Rocky Smith of Molycorp Inc. at a rare earths mining and processing facility in Mountain Pass, CA. Photographer: Jacob Kepler/Bloomberg.

Success in our economy requires innovation, nimbleness, and speed. In the Wall Street Journal, Daniel McGroarty president of the American Resources Policy Network, argues that the federal permitting process for mining minerals is like wading through molasses:

The U.S. has domestic resources for 18 of those 19 metals and minerals we now exclusively import from abroad. But a maze of government regulations has made mining them here too difficult. That's the consistent finding of the annual Behre Dolbear Country Rankings for Mining Investment, known in the mining world as the "Where-Not-to-Mine Report." The U.S. is currently tied for last place (with Papua New Guinea) in the time it takes to permit a new mine—seven to 10 years on average.

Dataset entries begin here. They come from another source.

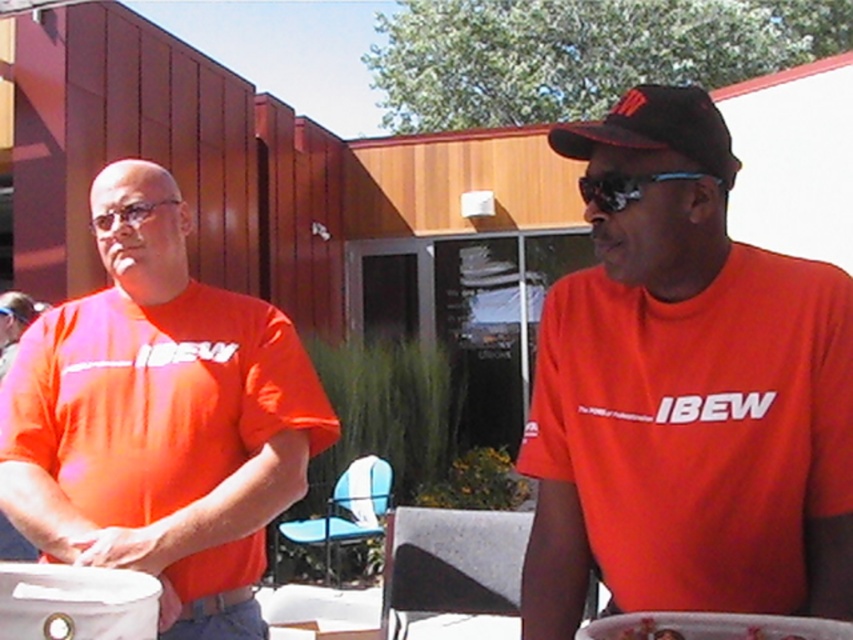
I want to click on orange matte t-shirt at left, so click(x=160, y=419).

Consider the image. Is orange matte t-shirt at left thinner than sunglasses at center?

Incorrect, orange matte t-shirt at left's width is not less than sunglasses at center's.

Is point (38, 372) in front of point (579, 184)?

No, it is behind (579, 184).

Identify the location of orange matte t-shirt at left. The image size is (853, 640). (160, 419).

Is orange matte t-shirt at center positioned in front of black fabric baseball cap at upper right?

Yes, it is.

Can you confirm if orange matte t-shirt at center is positioned to the left of black fabric baseball cap at upper right?

Correct, you'll find orange matte t-shirt at center to the left of black fabric baseball cap at upper right.

Is point (645, 332) closer to camera compared to point (654, 138)?

No, (645, 332) is further to viewer.

At what (x,y) coordinates should I click in order to perform the action: click on orange matte t-shirt at center. Please return your answer as a coordinate pair (x, y). Looking at the image, I should click on (686, 396).

Is orange matte t-shirt at center positioned at the back of matte white platter at center?

Yes, orange matte t-shirt at center is behind matte white platter at center.

Which is more to the left, orange matte t-shirt at center or matte white platter at center?

→ orange matte t-shirt at center is more to the left.

Between point (773, 456) and point (695, 636), which one is positioned behind?

Positioned behind is point (773, 456).

Where is `orange matte t-shirt at center`? orange matte t-shirt at center is located at coordinates (686, 396).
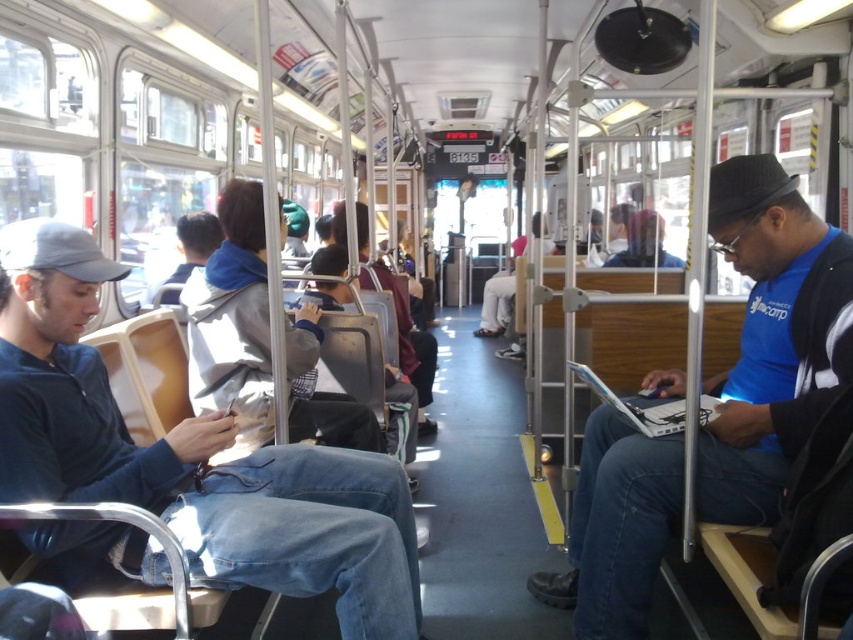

Industries like transportation, alternative energy, medical technology, and advanced manufacturing need reliable supplies of these materials and would benefit from more domestic production.

For McGroarty, the answer is streamlining the permitting process:

[G]et rid of redundancies at the local, state and federal levels, so the process can run concurrently. Among other benefits, this would mean that environmental challenges and litigation—bitter ironies given the fact that the mined metals and minerals are needed for many forms of green energy—do not set the permit process back repeatedly.

“The need for speed is accurate, but it's going to prove difficult for American innovators to be twice as fast when America's mine permitting process is easily twice as slow as in other mining nations,” writes McGroarty.